Protesting too much, Pence called the article “disgraceful and offensive to me, my family, and our entire team.” But in truth Trump’s failure as president has been so abject, and his exposure to collapse so acute, that Pence would be practically derelict not to undertake at least some preparation for an abrupt transfer of power.
We don’t need to ask whether Pence is making contingency plans, because he quite plainly is. A better question would be whether he’s taking active steps to turn his self-serving motives for joining the ticket into a self-fulfilling prophecy. And the best question is whether Pence is too tainted by his obsequious enabling of Trump to ever enjoy the spoils of Trump’s demise.
Pence has raised eyebrows for hiring Nick Ayers, a campaign veteran, to be his chief of staff—departing, as the Times noted, from a long tradition of vice presidents naming people with bureaucratic experience to that position. But this isn’t the first curious move Pence has made.
The vice president has either implicated himself in, or been hung out to dry for, a tremendous amount of malfeasance since the election. As the chair of Trump’s transition team, Pence was at best too incompetent to protect the incoming administration from making ruinous staffing decisions.
Pence also repeated, seven times, Trump’s dishonest pretext for firing FBI Director James Comey—that he was merely acting on the advice of his deputy attorney general—only to see Trump confess his true motive for the firing to Russian diplomats in the Oval Office. (“I just fired the head of the FBI,” Trump told them. “He was crazy, a real nut job. I faced great pressure because of Russia. That’s taken off.”)
That, by sheer coincidence, is when reports citing unnamed sources painting Pence as the victim of a “pattern” of “malpractice or intentional [deception]” began to emerge.

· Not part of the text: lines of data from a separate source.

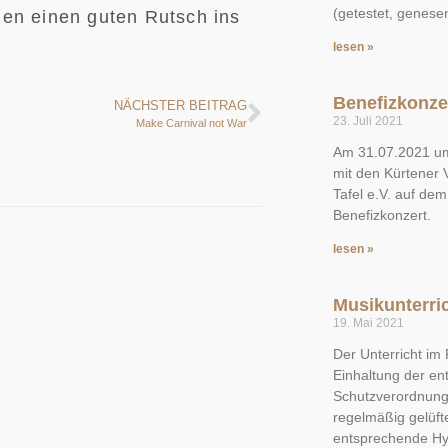
(getestet, genese
len einen guten Rutsch ins
lesen »
Benefizkonze
NÄCHSTER BEITRAG
23. Juli 2021
Make Carnival not War
Am 31.07.2021 um
mit den Kürtener 
Tafel e.V. auf dem
Benefizkonzert.
lesen »
Musikunterri
19. Mai 2021
Der Unterricht im
Einhaltung der e
Schutzverordnung
regelmäßig gelüfte
entsprechende Hyg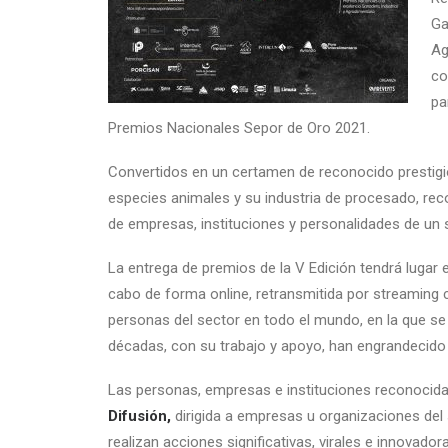
Ga
Ag
co
pa
Premios Nacionales Sepor de Oro 2021.
Convertidos en un certamen de reconocido prestigio
especies animales y su industria de procesado, r
de empresas, instituciones y personalidades de un 
La entrega de premios de la V Edición tendrá lugar e
cabo de forma online, retransmitida por streaming 
personas del sector en todo el mundo, en la que se 
décadas, con su trabajo y apoyo, han engrandecido l
Las personas, empresas e instituciones reconocida
Difusión,
dirigida a empresas u organizaciones del
realizan acciones significativas, virales e innovado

Poor Mike Pence didn’t realize he had been enlisted to deceive the public about Flynn and Comey—he was just following orders.
It’s also when some of the most damaging leaks about Trump’s official conduct began spilling out to the press—including top-secret information from that Oval Office meeting with the Russians that Pence may have the authority to declassify.

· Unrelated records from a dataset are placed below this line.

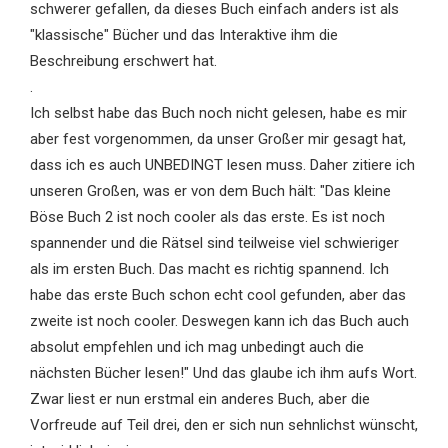
schwerer gefallen, da dieses Buch einfach anders ist als
"klassische" Bücher und das Interaktive ihm die
Beschreibung erschwert hat.
.
Ich selbst habe das Buch noch nicht gelesen, habe es mir
aber fest vorgenommen, da unser Großer mir gesagt hat,
dass ich es auch UNBEDINGT lesen muss. Daher zitiere ich
unseren Großen, was er von dem Buch hält: "Das kleine
Böse Buch 2 ist noch cooler als das erste. Es ist noch
spannender und die Rätsel sind teilweise viel schwieriger
als im ersten Buch. Das macht es richtig spannend. Ich
habe das erste Buch schon echt cool gefunden, aber das
zweite ist noch cooler. Deswegen kann ich das Buch auch
absolut empfehlen und ich mag unbedingt auch die
nächsten Bücher lesen!" Und das glaube ich ihm aufs Wort.
Zwar liest er nun erstmal ein anderes Buch, aber die
Vorfreude auf Teil drei, den er sich nun sehnlichst wünscht,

And finally, it’s when Trump’s allies started noticing something amiss.
The most recent historical analogue, Gerald Ford, served in a care-taking capacity after President Richard Nixon’s resignation, before losing to Jimmy Carter two years later. But Ford, unlike Pence, could credibly disclaim complicity in the controversies that brought Nixon down. Ford wasn’t elected vice president, but was elevated to the position after Nixon’s actual running mate, Spiro Agnew, was driven from office by scandals unrelated to Watergate. Pence may or may not be Agnew, but he isn’t Ford either, and if he inherits the presidency from a beleaguered Trump, he won’t ever be able to escape Trump’s fetid aroma.
Ron Klain, a chief of staff to vice presidents Gore and Biden—told The New Yorker’s Ryan Lizza on Tuesday, “Over all, I would say that whenever Mike Pence runs for office in the future, the liability he will carry from this period is not how he distanced himself from Trump but, rather, how he deepened his ties to the President.” But Pence may not be waiting until 2020. And just because he might be misguided about the spoils that would await him if Trump resigns or is impeached doesn’t mean he isn’t striving for that outcome anyhow.
Trump and his loyalists have been speculating publicly that the “deep state” is behind all of the damaging disclosures we’ve been swimming in for months. They should also wonder whether the president’s suspiciously fawning heir is behind some of them, too.